Die Erleichterung über den mit achtjähriger Verzögerung endlich vollzogenen Schritt ist auf beiden Seiten groß. War es doch Landrat Stephan Loge (SPD), der mit seinem nur zu berechtigten Veto den 2012 geplanten Eröffnungstermin zum Platzen brachte – Schönefeld liegt im Landkreis Dahme-Spreewald. Nun ließ die Bauordnungsbeigeordnete, Heike Zettwitz, wissen: »Es freut mich sehr, dass die Großbaustelle ›Fluggastterminal‹ nach den jahrelangen Bauarbeiten endlich zu einem Abschluss gebracht wird und die bautechnischen Nachweise für eine betriebssichere Nutzung vorliegen.«

Flughafenchef Engelbert Lütke Dal᠆drup, der das ewige Pannenprojekt ab 2017 Schritt für Schritt zum Erfolgs geführt hat, unterließ jede Äußerung des Triumphs. Die Nutzungsfreigabe des T1 sei einer der wichtigsten Schritte auf dem Weg zur verlässlichen Inbetriebnahme des Airports, sagte er. »Die Eröffnung des BER kann in diesen Zeiten ein Signal dafür werden, dass es in der Hauptstadtregion wieder aufwärts geht und die Wirtschaft wieder auf die Füße kommt.«

Die Betreibergesellschaft FBB könne nun in die Vorbereitungen der Betriebsablauftests einsteigen, die parallel zu einigen noch laufenden Restbauarbeiten durchgeführt werden, hieß es weiter. Unterdessen würden für die Mieter im Fluggastterminal noch Innenausbauten für Geschäfte, Restaurants sowie eine Lounge in den nächsten Monaten vorgenommen und die Beseitigung kleinerer baulicher Mängel abgeschlossen, informiert das Bauordnungsdezernat. Zudem seien bis zur Eröffnung im Herbst noch die erforderlichen luftfahrtrechtlichen Genehmigungen bei der Gemeinsamen Oberen Luftfahrbehörde Berlin-Brandenburg (LuBB) einzuholen.

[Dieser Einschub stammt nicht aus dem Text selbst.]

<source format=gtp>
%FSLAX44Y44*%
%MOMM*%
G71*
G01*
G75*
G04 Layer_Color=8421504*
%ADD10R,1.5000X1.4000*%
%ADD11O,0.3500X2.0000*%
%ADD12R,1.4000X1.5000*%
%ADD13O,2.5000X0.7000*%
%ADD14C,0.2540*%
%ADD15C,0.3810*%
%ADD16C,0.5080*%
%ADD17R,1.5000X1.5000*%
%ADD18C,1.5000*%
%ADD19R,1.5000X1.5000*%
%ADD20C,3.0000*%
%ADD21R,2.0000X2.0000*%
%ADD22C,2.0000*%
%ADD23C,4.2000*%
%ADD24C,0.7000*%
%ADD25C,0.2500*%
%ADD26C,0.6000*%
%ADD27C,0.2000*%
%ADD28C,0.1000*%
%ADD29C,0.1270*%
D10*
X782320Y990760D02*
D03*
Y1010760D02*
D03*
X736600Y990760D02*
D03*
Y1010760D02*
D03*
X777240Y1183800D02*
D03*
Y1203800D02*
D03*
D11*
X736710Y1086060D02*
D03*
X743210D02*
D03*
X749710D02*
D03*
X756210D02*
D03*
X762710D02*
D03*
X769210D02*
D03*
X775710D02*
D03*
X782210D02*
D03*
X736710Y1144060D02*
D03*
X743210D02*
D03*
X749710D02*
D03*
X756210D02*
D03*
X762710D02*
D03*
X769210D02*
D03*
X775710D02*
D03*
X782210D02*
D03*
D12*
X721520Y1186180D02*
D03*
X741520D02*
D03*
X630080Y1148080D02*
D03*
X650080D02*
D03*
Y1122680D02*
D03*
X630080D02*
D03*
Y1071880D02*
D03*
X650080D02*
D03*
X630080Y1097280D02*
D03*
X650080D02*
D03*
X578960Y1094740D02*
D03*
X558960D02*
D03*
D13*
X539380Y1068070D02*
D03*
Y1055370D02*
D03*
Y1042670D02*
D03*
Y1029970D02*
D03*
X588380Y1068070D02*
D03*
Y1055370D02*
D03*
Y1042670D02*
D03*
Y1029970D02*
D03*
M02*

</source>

Je wahrscheinlicher die Eröffnung des BER wird, desto ungewisser ist auf absehbare Zeit zugleich eine Widerbelebung des Corona-bedingt weitgehend lahmgelegten Luftverkehrs. Und spielt die Ruhe am Standort Schönefeld dem Schlussspurt am BER auch in die Hände – auch der Flughafengesellschaft brechen mit dem Shutdown die dringend benötigten Einnahmen weg. Um die hohen Kosten durch die Offenhaltung ihrer beiden Bestandsflughäfen zu minimieren, strebt die FBB gegen den Widerstand des Bundes und etlicher Fluggesellschaften die temporäre Schließung von Tegel an.

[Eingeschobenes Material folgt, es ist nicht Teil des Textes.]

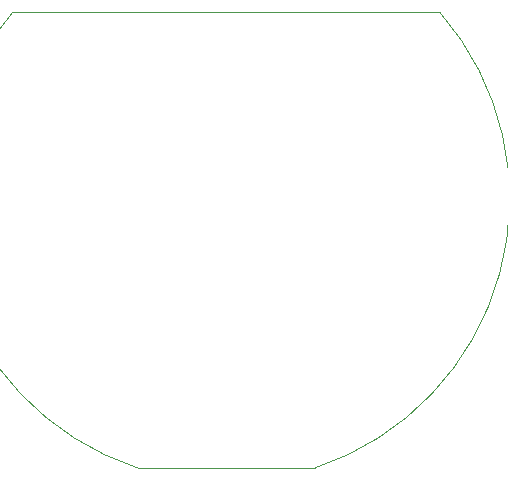
<source format=gbr>
%TF.GenerationSoftware,KiCad,Pcbnew,7.0.6*%
%TF.CreationDate,2023-07-14T02:37:10+02:00*%
%TF.ProjectId,rrr,7272722e-6b69-4636-9164-5f7063625858,rev?*%
%TF.SameCoordinates,Original*%
%TF.FileFunction,Profile,NP*%
%FSLAX46Y46*%
G04 Gerber Fmt 4.6, Leading zero omitted, Abs format (unit mm)*
G04 Created by KiCad (PCBNEW 7.0.6) date 2023-07-14 02:37:10*
%MOMM*%
%LPD*%
G01*
G04 APERTURE LIST*
%TA.AperFunction,Profile*%
%ADD10C,0.100000*%
%TD*%
G04 APERTURE END LIST*
D10*
X81918196Y-84215884D02*
X118081804Y-84215884D01*
X107500000Y-122799998D02*
G75*
G03*
X118081803Y-84215885I-7500000J22799998D01*
G01*
X81918197Y-84215885D02*
G75*
G03*
X92500000Y-122799998I18081803J-15784115D01*
G01*
X92500000Y-122800000D02*
X107500000Y-122800000D01*
M02*

</source>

Nach Medieninformationen stimmte der in Berlin tagende Aufsichtsrat dieser Forderung zu. Ginge Tegel zeitweilig vom Netz, rechnet die FBB mit einer monatlichen Ersparnis von sieben Millionen Euro. Gemessen an ihrem Gesamtbedarf hilft das wenig. Nach Informationen der Redaktion rbb24-Recherche ist die Flughafengesellschaft ein Sanierungsfall.

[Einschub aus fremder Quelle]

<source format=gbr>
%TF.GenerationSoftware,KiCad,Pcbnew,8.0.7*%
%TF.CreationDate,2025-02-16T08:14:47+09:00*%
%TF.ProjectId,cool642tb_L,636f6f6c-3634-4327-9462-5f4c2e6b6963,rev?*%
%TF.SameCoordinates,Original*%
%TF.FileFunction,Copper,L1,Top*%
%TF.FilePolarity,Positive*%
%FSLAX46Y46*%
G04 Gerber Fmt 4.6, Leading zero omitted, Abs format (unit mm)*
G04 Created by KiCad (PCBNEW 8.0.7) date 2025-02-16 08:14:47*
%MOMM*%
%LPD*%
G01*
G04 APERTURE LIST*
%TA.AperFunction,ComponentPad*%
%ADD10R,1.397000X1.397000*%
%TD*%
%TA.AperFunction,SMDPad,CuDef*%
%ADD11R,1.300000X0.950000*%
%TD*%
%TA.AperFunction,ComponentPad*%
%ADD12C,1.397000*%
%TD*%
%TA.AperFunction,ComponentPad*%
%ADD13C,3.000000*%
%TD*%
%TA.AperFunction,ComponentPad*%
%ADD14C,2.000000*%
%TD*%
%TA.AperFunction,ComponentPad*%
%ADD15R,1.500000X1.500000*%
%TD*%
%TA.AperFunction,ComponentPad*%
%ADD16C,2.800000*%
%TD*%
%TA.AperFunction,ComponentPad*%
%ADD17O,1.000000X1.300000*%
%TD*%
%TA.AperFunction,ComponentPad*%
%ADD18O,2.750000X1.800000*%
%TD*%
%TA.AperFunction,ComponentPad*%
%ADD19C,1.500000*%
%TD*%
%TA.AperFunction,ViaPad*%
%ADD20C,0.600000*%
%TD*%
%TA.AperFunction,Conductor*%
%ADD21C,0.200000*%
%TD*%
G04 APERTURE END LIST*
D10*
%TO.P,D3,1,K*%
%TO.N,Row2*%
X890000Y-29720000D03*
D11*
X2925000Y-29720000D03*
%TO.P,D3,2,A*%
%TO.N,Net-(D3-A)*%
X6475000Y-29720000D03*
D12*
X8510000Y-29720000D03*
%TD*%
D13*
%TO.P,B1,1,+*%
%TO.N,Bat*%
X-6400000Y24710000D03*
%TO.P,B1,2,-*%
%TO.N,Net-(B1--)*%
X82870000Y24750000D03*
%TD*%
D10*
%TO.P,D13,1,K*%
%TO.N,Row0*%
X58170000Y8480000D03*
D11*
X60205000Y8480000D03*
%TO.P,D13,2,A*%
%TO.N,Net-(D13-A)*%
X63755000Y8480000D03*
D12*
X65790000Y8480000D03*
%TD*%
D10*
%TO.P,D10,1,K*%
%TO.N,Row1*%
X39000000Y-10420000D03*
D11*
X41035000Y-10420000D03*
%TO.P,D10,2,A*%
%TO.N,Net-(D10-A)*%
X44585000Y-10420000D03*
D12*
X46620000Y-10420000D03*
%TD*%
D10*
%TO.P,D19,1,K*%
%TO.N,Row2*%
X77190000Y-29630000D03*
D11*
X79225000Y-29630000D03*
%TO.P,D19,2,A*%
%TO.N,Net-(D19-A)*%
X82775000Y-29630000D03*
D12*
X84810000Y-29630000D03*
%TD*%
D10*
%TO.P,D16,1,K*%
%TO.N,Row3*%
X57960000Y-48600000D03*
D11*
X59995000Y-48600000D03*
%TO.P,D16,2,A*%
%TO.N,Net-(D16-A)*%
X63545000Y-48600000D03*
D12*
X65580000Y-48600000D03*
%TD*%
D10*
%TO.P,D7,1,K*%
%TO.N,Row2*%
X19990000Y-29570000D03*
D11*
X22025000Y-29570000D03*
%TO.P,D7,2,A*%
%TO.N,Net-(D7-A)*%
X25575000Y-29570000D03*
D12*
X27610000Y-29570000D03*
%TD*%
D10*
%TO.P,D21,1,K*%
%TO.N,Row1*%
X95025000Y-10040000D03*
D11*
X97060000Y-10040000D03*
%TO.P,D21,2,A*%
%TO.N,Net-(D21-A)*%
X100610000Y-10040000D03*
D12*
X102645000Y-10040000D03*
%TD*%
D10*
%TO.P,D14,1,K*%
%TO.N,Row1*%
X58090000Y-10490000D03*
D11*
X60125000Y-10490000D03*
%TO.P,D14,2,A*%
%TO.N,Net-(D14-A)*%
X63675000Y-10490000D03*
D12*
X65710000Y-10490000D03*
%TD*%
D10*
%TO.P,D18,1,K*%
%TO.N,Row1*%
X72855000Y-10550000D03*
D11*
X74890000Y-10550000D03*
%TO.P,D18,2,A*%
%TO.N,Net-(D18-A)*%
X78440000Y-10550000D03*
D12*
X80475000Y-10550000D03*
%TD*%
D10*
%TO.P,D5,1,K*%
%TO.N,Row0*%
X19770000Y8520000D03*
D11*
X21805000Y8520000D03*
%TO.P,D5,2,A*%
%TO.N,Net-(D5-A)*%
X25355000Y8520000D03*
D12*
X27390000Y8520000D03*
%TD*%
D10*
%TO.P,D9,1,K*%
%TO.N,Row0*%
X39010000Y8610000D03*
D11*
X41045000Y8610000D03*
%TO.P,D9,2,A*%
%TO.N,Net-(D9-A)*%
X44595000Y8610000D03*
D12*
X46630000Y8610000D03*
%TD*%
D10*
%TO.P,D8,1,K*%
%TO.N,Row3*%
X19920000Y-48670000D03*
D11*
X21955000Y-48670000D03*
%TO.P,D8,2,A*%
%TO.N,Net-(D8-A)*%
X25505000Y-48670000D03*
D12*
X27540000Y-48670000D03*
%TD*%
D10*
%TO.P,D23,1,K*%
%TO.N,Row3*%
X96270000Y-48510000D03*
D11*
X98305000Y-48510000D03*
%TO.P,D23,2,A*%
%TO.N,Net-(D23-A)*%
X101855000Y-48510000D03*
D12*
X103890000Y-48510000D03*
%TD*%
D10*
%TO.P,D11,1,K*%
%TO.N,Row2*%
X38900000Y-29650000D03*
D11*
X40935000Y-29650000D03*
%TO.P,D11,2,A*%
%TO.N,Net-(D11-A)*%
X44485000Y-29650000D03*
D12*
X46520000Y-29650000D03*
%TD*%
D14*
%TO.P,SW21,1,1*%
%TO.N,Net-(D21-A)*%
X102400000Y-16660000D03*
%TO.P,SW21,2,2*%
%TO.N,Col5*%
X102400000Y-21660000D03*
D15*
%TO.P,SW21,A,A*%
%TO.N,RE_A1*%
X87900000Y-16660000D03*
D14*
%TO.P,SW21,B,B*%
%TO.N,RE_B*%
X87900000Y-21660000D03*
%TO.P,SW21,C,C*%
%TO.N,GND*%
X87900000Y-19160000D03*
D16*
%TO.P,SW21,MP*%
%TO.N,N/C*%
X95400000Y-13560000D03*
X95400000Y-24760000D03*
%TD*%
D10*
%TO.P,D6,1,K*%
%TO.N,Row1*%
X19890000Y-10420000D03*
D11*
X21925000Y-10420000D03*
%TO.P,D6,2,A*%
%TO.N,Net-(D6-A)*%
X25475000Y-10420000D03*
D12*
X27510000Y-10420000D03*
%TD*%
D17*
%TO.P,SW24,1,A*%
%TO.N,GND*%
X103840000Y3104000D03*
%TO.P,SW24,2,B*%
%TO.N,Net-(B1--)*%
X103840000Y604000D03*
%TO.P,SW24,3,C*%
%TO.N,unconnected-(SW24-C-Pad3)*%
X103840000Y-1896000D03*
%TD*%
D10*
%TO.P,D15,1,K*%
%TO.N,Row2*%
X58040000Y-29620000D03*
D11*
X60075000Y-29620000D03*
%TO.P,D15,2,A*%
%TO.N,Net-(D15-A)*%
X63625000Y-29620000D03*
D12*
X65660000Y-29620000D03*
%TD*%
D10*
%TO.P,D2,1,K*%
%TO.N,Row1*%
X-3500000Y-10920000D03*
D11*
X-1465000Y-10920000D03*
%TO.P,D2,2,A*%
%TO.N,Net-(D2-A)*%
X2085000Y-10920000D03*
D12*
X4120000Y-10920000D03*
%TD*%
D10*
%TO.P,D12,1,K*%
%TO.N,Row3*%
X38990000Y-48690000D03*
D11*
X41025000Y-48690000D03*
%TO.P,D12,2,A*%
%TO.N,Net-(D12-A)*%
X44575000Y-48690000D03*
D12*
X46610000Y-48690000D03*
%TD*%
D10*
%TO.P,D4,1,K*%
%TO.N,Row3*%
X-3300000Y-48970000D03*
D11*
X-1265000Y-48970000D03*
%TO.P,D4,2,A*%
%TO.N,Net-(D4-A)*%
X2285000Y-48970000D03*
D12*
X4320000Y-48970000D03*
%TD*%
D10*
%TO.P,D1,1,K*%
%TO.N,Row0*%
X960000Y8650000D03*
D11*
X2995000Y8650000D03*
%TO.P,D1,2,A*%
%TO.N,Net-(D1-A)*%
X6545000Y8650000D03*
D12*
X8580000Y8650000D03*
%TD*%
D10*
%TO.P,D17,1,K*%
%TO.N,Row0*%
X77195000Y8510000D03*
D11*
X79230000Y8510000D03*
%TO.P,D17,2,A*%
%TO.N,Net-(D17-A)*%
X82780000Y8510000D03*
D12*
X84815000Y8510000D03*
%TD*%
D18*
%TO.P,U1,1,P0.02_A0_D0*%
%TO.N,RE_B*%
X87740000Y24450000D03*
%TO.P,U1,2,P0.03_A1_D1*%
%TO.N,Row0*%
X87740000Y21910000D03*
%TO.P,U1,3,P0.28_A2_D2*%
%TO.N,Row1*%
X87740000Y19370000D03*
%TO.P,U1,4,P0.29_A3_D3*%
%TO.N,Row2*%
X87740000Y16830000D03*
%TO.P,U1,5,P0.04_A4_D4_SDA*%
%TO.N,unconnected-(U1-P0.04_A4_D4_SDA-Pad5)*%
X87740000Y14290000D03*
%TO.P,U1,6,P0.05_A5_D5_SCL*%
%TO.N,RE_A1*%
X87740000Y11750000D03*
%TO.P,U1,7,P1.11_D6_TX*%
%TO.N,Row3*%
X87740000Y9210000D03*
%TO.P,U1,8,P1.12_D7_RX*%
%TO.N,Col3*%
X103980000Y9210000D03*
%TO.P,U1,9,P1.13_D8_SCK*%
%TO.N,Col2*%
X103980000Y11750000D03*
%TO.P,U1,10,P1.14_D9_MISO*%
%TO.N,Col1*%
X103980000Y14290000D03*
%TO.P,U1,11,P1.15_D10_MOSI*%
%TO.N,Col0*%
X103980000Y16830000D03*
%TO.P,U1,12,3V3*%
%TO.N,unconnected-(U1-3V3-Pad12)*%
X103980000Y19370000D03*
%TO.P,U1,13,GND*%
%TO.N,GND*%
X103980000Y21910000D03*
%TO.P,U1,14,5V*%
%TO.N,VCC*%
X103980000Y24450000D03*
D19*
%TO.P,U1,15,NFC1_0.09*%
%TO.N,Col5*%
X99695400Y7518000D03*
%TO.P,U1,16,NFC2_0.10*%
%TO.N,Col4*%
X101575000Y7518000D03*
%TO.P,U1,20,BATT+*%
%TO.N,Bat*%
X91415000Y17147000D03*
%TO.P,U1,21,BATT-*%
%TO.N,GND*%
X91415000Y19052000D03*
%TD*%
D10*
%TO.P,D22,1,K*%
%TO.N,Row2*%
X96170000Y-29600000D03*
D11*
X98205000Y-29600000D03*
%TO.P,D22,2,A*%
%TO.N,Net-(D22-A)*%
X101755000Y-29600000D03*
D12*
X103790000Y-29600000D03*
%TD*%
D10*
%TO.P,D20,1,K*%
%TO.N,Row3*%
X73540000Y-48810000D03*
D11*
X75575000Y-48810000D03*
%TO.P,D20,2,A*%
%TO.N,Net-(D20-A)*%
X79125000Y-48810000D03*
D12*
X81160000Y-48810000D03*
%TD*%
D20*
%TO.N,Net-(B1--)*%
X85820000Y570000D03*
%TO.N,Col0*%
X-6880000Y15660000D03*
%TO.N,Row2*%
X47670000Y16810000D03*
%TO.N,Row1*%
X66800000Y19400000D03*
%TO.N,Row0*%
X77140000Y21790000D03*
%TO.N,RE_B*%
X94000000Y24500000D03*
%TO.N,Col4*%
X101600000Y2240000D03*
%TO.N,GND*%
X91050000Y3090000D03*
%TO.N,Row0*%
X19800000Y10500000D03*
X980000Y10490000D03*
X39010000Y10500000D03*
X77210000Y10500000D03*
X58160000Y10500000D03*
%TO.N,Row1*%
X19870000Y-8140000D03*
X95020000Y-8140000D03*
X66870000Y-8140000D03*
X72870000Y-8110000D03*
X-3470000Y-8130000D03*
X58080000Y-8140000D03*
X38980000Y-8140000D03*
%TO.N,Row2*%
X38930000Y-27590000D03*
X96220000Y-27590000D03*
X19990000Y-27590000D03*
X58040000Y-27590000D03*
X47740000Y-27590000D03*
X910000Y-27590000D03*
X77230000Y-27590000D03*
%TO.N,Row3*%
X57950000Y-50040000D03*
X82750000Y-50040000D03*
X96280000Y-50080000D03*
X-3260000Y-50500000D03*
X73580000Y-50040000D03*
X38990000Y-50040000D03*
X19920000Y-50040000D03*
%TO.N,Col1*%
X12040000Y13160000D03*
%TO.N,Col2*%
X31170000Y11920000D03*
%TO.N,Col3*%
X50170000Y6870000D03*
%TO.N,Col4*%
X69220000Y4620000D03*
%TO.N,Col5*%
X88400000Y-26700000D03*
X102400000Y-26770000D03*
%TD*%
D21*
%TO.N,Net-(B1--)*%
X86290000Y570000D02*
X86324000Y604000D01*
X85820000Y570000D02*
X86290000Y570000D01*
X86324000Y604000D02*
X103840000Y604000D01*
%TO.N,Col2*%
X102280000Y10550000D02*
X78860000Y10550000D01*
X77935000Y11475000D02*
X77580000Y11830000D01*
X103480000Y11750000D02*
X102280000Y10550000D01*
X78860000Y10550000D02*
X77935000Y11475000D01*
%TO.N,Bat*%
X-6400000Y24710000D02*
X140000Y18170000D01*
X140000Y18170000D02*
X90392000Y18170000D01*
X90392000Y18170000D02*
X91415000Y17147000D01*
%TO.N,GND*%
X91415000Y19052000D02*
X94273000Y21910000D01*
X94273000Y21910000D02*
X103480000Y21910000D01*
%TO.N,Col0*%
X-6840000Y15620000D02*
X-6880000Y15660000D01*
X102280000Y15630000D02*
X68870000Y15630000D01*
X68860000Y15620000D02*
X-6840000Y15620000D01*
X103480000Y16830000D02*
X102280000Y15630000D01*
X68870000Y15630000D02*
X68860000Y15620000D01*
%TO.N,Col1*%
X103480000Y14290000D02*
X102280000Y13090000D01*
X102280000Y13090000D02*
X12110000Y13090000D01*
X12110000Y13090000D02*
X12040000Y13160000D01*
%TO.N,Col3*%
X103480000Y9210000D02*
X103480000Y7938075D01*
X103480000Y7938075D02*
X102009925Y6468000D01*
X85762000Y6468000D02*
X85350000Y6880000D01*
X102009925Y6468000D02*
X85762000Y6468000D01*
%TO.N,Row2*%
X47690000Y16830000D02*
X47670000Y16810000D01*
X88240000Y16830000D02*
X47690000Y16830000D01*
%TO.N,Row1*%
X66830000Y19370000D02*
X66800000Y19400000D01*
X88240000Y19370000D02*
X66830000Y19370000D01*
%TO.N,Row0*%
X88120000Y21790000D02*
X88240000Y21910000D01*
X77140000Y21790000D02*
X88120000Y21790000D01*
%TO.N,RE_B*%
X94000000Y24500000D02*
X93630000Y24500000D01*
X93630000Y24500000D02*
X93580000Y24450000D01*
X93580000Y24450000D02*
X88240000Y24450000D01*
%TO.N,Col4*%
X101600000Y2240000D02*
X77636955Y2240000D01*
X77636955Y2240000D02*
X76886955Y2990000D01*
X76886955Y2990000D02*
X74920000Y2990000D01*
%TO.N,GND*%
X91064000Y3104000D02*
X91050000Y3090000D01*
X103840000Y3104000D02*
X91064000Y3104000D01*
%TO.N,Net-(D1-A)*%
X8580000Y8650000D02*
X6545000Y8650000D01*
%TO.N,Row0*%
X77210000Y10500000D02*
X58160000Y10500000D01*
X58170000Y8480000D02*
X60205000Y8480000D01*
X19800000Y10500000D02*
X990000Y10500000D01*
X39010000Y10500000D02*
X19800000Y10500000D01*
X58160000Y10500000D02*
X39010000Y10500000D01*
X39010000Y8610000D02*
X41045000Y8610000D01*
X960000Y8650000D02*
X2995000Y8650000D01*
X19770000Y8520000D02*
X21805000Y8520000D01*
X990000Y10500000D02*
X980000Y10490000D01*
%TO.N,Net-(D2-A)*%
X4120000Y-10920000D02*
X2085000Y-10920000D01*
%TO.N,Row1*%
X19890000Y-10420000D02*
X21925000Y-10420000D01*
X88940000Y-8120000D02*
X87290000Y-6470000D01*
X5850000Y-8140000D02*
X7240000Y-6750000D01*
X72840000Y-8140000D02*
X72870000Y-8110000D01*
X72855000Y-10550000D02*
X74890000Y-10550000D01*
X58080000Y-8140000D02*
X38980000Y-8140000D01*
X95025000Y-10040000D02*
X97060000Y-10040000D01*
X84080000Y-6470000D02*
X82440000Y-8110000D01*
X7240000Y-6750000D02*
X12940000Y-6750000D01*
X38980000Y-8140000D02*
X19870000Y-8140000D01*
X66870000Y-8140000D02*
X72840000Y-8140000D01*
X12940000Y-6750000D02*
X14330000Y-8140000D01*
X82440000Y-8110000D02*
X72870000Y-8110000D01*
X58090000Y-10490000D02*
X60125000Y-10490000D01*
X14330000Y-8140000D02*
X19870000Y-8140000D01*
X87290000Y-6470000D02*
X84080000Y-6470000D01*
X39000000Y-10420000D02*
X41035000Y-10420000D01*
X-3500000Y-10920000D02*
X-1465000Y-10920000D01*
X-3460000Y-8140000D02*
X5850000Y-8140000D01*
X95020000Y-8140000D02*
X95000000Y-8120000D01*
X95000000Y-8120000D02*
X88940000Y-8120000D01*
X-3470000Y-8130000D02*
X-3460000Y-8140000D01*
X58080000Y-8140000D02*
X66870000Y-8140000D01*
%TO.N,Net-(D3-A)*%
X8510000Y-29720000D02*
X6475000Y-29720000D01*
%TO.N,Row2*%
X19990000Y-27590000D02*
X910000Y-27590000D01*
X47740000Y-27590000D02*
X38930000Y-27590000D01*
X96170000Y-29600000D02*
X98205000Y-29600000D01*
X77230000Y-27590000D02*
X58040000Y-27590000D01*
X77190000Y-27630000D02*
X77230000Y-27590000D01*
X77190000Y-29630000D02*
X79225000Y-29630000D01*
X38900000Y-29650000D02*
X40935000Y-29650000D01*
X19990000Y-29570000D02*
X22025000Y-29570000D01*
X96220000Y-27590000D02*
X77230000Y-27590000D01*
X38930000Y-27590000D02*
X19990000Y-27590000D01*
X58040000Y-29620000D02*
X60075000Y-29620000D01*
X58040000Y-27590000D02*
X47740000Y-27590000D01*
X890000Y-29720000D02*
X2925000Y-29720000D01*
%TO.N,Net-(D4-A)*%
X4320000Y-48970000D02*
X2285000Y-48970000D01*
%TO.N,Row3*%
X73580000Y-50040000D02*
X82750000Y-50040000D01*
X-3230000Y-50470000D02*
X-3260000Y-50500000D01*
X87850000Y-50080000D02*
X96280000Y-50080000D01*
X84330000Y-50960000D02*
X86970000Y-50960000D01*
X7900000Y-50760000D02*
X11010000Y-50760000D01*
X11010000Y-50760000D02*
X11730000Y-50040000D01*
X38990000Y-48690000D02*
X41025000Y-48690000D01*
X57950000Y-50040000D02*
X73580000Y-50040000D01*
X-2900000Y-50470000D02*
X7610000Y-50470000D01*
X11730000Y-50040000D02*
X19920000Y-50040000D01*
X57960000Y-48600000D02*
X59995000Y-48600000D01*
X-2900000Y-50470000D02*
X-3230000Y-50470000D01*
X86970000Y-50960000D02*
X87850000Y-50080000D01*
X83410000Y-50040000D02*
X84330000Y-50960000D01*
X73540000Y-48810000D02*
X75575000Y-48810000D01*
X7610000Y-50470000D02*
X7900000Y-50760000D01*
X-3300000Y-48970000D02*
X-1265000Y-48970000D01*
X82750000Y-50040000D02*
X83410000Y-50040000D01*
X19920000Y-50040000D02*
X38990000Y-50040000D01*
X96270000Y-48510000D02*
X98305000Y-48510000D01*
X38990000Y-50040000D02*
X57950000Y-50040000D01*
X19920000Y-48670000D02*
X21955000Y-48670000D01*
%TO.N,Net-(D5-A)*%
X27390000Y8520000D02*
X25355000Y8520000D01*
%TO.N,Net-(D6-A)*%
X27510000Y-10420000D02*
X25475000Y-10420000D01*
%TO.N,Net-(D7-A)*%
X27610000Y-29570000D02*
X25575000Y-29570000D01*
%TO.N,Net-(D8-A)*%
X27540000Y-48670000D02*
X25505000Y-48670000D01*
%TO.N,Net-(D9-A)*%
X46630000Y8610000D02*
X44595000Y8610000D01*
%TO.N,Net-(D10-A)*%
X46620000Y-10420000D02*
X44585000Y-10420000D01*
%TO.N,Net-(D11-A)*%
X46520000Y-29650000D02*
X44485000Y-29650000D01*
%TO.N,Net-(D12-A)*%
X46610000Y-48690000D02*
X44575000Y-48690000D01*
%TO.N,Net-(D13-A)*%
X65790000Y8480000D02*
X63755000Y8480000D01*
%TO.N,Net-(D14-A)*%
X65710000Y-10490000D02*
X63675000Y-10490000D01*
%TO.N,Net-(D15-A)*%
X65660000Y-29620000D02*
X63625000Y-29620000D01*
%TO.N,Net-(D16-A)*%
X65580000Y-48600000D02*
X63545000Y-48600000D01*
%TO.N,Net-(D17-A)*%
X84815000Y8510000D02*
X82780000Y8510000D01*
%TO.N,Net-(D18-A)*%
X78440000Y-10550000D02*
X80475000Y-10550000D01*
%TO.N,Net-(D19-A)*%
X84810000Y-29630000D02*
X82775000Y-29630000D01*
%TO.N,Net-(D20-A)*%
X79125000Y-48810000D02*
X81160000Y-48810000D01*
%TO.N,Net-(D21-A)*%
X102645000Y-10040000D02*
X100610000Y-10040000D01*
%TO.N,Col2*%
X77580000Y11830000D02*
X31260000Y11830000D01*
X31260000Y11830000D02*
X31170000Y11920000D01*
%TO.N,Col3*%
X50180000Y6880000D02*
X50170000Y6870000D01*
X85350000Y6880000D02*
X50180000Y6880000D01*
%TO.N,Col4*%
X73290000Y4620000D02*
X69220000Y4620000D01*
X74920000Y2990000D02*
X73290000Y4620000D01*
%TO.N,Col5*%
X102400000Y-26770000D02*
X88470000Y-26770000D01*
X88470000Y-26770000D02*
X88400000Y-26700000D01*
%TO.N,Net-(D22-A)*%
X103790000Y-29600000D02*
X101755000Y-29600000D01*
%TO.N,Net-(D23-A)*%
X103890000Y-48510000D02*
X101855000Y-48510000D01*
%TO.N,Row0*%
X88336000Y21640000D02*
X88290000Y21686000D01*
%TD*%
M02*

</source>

Das belege eine noch unveröffentlichte, unabhängige Studie von Wirtschaftsprüfern und Bilanzexperten, teilte sie am Dienstag mit. In einer Prognose für die Zeit bis 2023 kommen sie zu dem Schluss, dass die FBB überschuldet sei, es bestehe ein Sanierungsbedarf in Höhe von drei bis vier Milliarden Euro. Angesichts hoher Kreditlasten und überschaubare Einnahmen drohe ihr die Insolvenz.